Betrayal is my sister; when I was 33 and confided in her that I thought if was my father that had abused me, who swore never to tell. But told anyway and then didn't have the courage to at least warn me, much less to apologize, leaving me to face the wrath of my furious raging mother unexpectedly. And who then spent the next 5 years ducking for cover while my mother raged, always knowing I was telling the truth and never saying it.
And who then had the nerve to write me a nasty vicious letter accusing me of "ruining everybodys life" because I wouldn't attend family gatherings, listen to my mother call me crazy on the phone, or back down and say it wasn't so.
Betrayal is my aunt; the only one of my extended family who expressed any sympathy at all, who wrote a short note to everyone telling them that she believed me. It was a great comfort, that note. Until later that same day when I got a call from her telling me that she had just got off the phone to my mother (her sister) and could I please go commit a federal felony and steal my sisters copy from her mailbox before she got home so that my sister wouldn't read it because my mother swore that nothing had happened and was completely heartbroken and my aunt just couldn't stand to see her crying in such pain, and wasn't there any way to "compromise" on this issue?
Betrayal is my mother; who responded to my very privately revealed accusation with a very public denial, very public tears, very public accusations of lying, very public accusations of being crazy, very public accusations of "ruining the family", and who made a concerted effort to round up every member of both sides of the family into her camp, leaving me not only hurting but without a family.
Betrayal is my extended family, who let her do it without question.

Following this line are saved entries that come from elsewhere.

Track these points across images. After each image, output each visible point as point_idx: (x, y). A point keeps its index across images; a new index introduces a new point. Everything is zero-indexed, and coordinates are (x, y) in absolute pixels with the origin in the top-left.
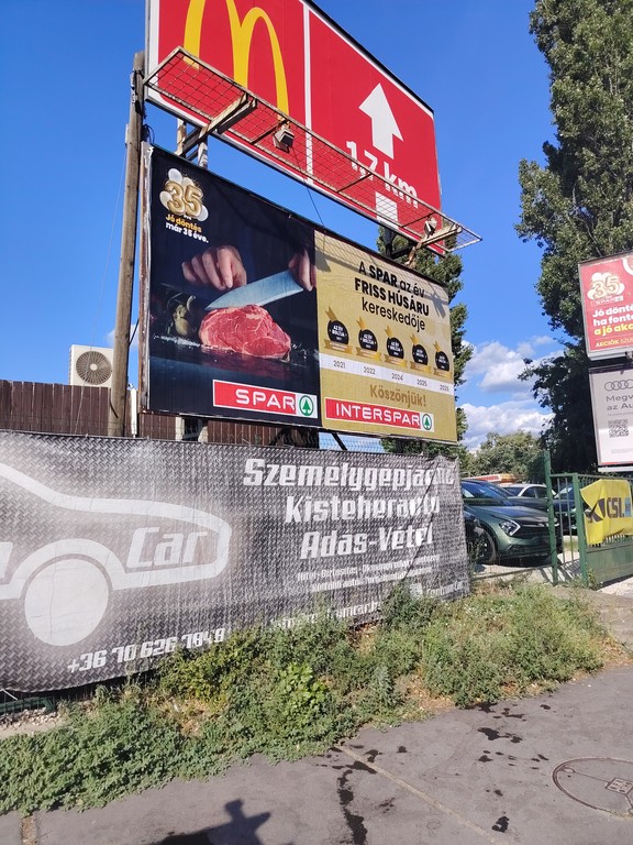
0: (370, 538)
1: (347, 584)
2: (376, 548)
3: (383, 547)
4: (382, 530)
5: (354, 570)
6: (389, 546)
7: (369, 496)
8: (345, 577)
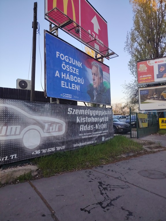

Betrayal is the media, for writing articles, making tv specials, giving voice to the False Memory movement without doing any real research, without really talking to or touching on the victims, without making any attempt to determine the truth because crying heartbroken articulate parents are much more juicy of a story than their broken victims. They added validity to those whose lies were the loudest and ignored those whose truth was too painful to shout. They gave perpetrators everywhere the fuel they needed to continue their denials, the "facts" they needed to sway third parties to their sides. They helped cover up acts of evil and ignored acts of immense courage.

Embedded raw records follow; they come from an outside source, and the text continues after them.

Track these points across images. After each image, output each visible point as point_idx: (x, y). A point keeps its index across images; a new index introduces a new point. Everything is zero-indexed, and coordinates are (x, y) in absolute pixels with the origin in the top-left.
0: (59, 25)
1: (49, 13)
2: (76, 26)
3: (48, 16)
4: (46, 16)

Betrayal is the world; where I cannot talk about my pain without being told to "get over it", "move on", "focus on your life now", "just deal". Whose attitudes helped my mother and father by reinforcing that it "wasn't that big a deal, and it was a long time ago, so why bring it back up now?"
Betrayal is my father; Who raped a 6 year old boy because he was angry at his mother and wanted to hurt her but didn't have the courage, who raped a 6 year old boy because his marriage sucked and he didn't know how to fix it, who raped a 6 year old boy because he never wanted the kids that took his loving spouse away.
Who raped a 6 year old boy because "he deserved it"
Who raped a 6 year old boy.
And finally, betrayal is my heart, where I cannot maintain a simple friendship, much less an intimate relationship, because I cannot ever trust anyone enough to let them in.